I inherited around $10m......

  1. 96 Posts.
    Actually it wasn't me, but I came across this dilemma on Quora and wish I had this guy's problems.  

    "Investment Strategies: I inherited around $10m, and am looking at investment possibilities with a long time frame (15+ years). Taking into account commissions/fees, and that no fund consistently beats the market, it seems to make sense to just buy 3 or 4 Vanguard funds and sit on them. Is this a wise investment strategy?

    The proposed solutions are interesting for anyone in or nearing retirement, despite not having $10M to invest. Various insights into index funds/ETF's will be useful in constructing a retirement income stream.  
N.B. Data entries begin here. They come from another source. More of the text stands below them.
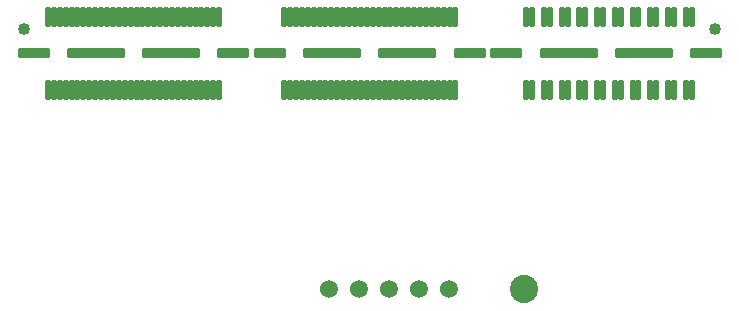
<source format=gbr>
%TF.GenerationSoftware,KiCad,Pcbnew,9.0.6*%
%TF.CreationDate,2026-01-21T19:17:09+09:00*%
%TF.ProjectId,mictorHSMC,6d696374-6f72-4485-934d-432e6b696361,rev?*%
%TF.SameCoordinates,Original*%
%TF.FileFunction,Soldermask,Bot*%
%TF.FilePolarity,Negative*%
%FSLAX46Y46*%
G04 Gerber Fmt 4.6, Leading zero omitted, Abs format (unit mm)*
G04 Created by KiCad (PCBNEW 9.0.6) date 2026-01-21 19:17:09*
%MOMM*%
%LPD*%
G01*
G04 APERTURE LIST*
G04 Aperture macros list*
%AMRoundRect*
0 Rectangle with rounded corners*
0 $1 Rounding radius*
0 $2 $3 $4 $5 $6 $7 $8 $9 X,Y pos of 4 corners*
0 Add a 4 corners polygon primitive as box body*
4,1,4,$2,$3,$4,$5,$6,$7,$8,$9,$2,$3,0*
0 Add four circle primitives for the rounded corners*
1,1,$1+$1,$2,$3*
1,1,$1+$1,$4,$5*
1,1,$1+$1,$6,$7*
1,1,$1+$1,$8,$9*
0 Add four rect primitives between the rounded corners*
20,1,$1+$1,$2,$3,$4,$5,0*
20,1,$1+$1,$4,$5,$6,$7,0*
20,1,$1+$1,$6,$7,$8,$9,0*
20,1,$1+$1,$8,$9,$2,$3,0*%
G04 Aperture macros list end*
%ADD10RoundRect,0.102000X0.150000X0.725000X-0.150000X0.725000X-0.150000X-0.725000X0.150000X-0.725000X0*%
%ADD11C,1.020000*%
%ADD12RoundRect,0.102000X2.350000X0.320000X-2.350000X0.320000X-2.350000X-0.320000X2.350000X-0.320000X0*%
%ADD13RoundRect,0.102000X1.270000X0.320000X-1.270000X0.320000X-1.270000X-0.320000X1.270000X-0.320000X0*%
%ADD14C,2.390000*%
%ADD15C,1.522000*%
G04 APERTURE END LIST*
D10*
%TO.C,J2*%
X185695000Y-86910000D03*
X185695000Y-93090000D03*
X185195000Y-86910000D03*
X185195000Y-93090000D03*
X184195000Y-86910000D03*
X184195000Y-93090000D03*
X183695000Y-86910000D03*
X183695000Y-93090000D03*
X182695000Y-86910000D03*
X182695000Y-93090000D03*
X182195000Y-86910000D03*
X182195000Y-93090000D03*
X181195000Y-86910000D03*
X181195000Y-93090000D03*
X180695000Y-86910000D03*
X180695000Y-93090000D03*
X179695000Y-86910000D03*
X179695000Y-93090000D03*
X179195000Y-86910000D03*
X179195000Y-93090000D03*
X178195000Y-86910000D03*
X178195000Y-93090000D03*
X177695000Y-86910000D03*
X177695000Y-93090000D03*
X176695000Y-86910000D03*
X176695000Y-93090000D03*
X176195000Y-86910000D03*
X176195000Y-93090000D03*
X175195000Y-86910000D03*
X175195000Y-93090000D03*
X174695000Y-86910000D03*
X174695000Y-93090000D03*
X173695000Y-86910000D03*
X173695000Y-93090000D03*
X173195000Y-86910000D03*
X173195000Y-93090000D03*
X172195000Y-86910000D03*
X172195000Y-93090000D03*
X171695000Y-86910000D03*
X171695000Y-93090000D03*
X165695000Y-86910000D03*
X165695000Y-93090000D03*
X165195000Y-86910000D03*
X165195000Y-93090000D03*
X164695000Y-86910000D03*
X164695000Y-93090000D03*
X164195000Y-86910000D03*
X164195000Y-93090000D03*
X163695000Y-86910000D03*
X163695000Y-93090000D03*
X163195000Y-86910000D03*
X163195000Y-93090000D03*
X162695000Y-86910000D03*
X162695000Y-93090000D03*
X162195000Y-86910000D03*
X162195000Y-93090000D03*
X161695000Y-86910000D03*
X161695000Y-93090000D03*
X161195000Y-86910000D03*
X161195000Y-93090000D03*
X160695000Y-86910000D03*
X160695000Y-93090000D03*
X160195000Y-86910000D03*
X160195000Y-93090000D03*
X159695000Y-86910000D03*
X159695000Y-93090000D03*
X159195000Y-86910000D03*
X159195000Y-93090000D03*
X158695000Y-86910000D03*
X158695000Y-93090000D03*
X158195000Y-86910000D03*
X158195000Y-93090000D03*
X157695000Y-86910000D03*
X157695000Y-93090000D03*
X157195000Y-86910000D03*
X157195000Y-93090000D03*
X156695000Y-86910000D03*
X156695000Y-93090000D03*
X156195000Y-86910000D03*
X156195000Y-93090000D03*
X155695000Y-86910000D03*
X155695000Y-93090000D03*
X155195000Y-86910000D03*
X155195000Y-93090000D03*
X154695000Y-86910000D03*
X154695000Y-93090000D03*
X154195000Y-86910000D03*
X154195000Y-93090000D03*
X153695000Y-86910000D03*
X153695000Y-93090000D03*
X153195000Y-86910000D03*
X153195000Y-93090000D03*
X152695000Y-86910000D03*
X152695000Y-93090000D03*
X152195000Y-86910000D03*
X152195000Y-93090000D03*
X151695000Y-86910000D03*
X151695000Y-93090000D03*
X151195000Y-86910000D03*
X151195000Y-93090000D03*
X145695000Y-86910000D03*
X145695000Y-93090000D03*
X145195000Y-86910000D03*
X145195000Y-93090000D03*
X144695000Y-86910000D03*
X144695000Y-93090000D03*
X144195000Y-86910000D03*
X144195000Y-93090000D03*
X143695000Y-86910000D03*
X143695000Y-93090000D03*
X143195000Y-86910000D03*
X143195000Y-93090000D03*
X142695000Y-86910000D03*
X142695000Y-93090000D03*
X142195000Y-86910000D03*
X142195000Y-93090000D03*
X141695000Y-86910000D03*
X141695000Y-93090000D03*
X141195000Y-86910000D03*
X141195000Y-93090000D03*
X140695000Y-86910000D03*
X140695000Y-93090000D03*
X140195000Y-86910000D03*
X140195000Y-93090000D03*
X139695000Y-86910000D03*
X139695000Y-93090000D03*
X139195000Y-86910000D03*
X139195000Y-93090000D03*
X138695000Y-86910000D03*
X138695000Y-93090000D03*
X138195000Y-86910000D03*
X138195000Y-93090000D03*
X137695000Y-86910000D03*
X137695000Y-93090000D03*
X137195000Y-86910000D03*
X137195000Y-93090000D03*
X136695000Y-86910000D03*
X136695000Y-93090000D03*
X136195000Y-86910000D03*
X136195000Y-93090000D03*
X135695000Y-86910000D03*
X135695000Y-93090000D03*
X135195000Y-86910000D03*
X135195000Y-93090000D03*
X134695000Y-86910000D03*
X134695000Y-93090000D03*
X134195000Y-86910000D03*
X134195000Y-93090000D03*
X133695000Y-86910000D03*
X133695000Y-93090000D03*
X133195000Y-86910000D03*
X133195000Y-93090000D03*
X132695000Y-86910000D03*
X132695000Y-93090000D03*
X132195000Y-86910000D03*
X132195000Y-93090000D03*
X131695000Y-86910000D03*
X131695000Y-93090000D03*
X131195000Y-86910000D03*
X131195000Y-93090000D03*
D11*
X187685000Y-87970000D03*
X129205000Y-87970000D03*
D12*
X161620000Y-90000000D03*
X155270000Y-90000000D03*
D13*
X166890000Y-90000000D03*
X170000000Y-90000000D03*
X150000000Y-90000000D03*
D12*
X175270000Y-90000000D03*
X181620000Y-90000000D03*
D13*
X186890000Y-90000000D03*
X146890000Y-90000000D03*
D12*
X141620000Y-90000000D03*
X135270000Y-90000000D03*
D13*
X130000000Y-90000000D03*
%TD*%
D14*
%TO.C,J1*%
X171510000Y-110000000D03*
D15*
X165160000Y-110000000D03*
X162620000Y-110000000D03*
X160080000Y-110000000D03*
X157540000Y-110000000D03*
X155000000Y-110000000D03*
%TD*%
M02*

</source>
    In the response by Dan Kanivas he states Warren Buffett opts for fewer funds with this advice on investing in index funds: "...My advice to the trustee could not be more simple: Put 10% of the cash in short-term government bonds and 90% in a very low-cost S&P 500 index fund. (I suggest Vanguard’s.) I believe the trust’s long-term results from this policy will be superior to those attained by most investors – whether pension funds, institutions or individuals – who employ high-fee managers."

    I like the strategy of "buy 3 or 4 Vanguard funds and sit on them" but would probably go for 5 or 6 and a few direct shares a bit like the response by Scott Hess:  "I spent the 90's and early part of the aughts intensely focussed on all things relating to financial planning and investing.  During that time I made pretty good money and saved a lot percentage-wise, so I was on course for an excellent retirement........ I was putting in a lot of effort to merely match the market, but I wasn't brave enough to make choices which would materially beat the market.

    I then decided to shift to more of a Three-fund portfolio approach, which is kind of what you're talking about.  I don't manage to be quite that simple, I have six or seven funds, but that is my model.  At the time one of my primary motivations was that I no longer could justify spending so much effort for so little return, because now all I had to do was not make mistakes and my retirement was taken care of (along with my kids' education, housing, plenty of travel, etc)."

    Also interesting to read in the comments about new tech driven automated investment services in USA - Personal Capital & Wealthfront.  I wonder how soon before we see these low cost services available in Australia?  

    I've had difficulty finding an investment adviser in the Gold Coast region that will work on an hourly basis, without wanting to steer you into their own platforms.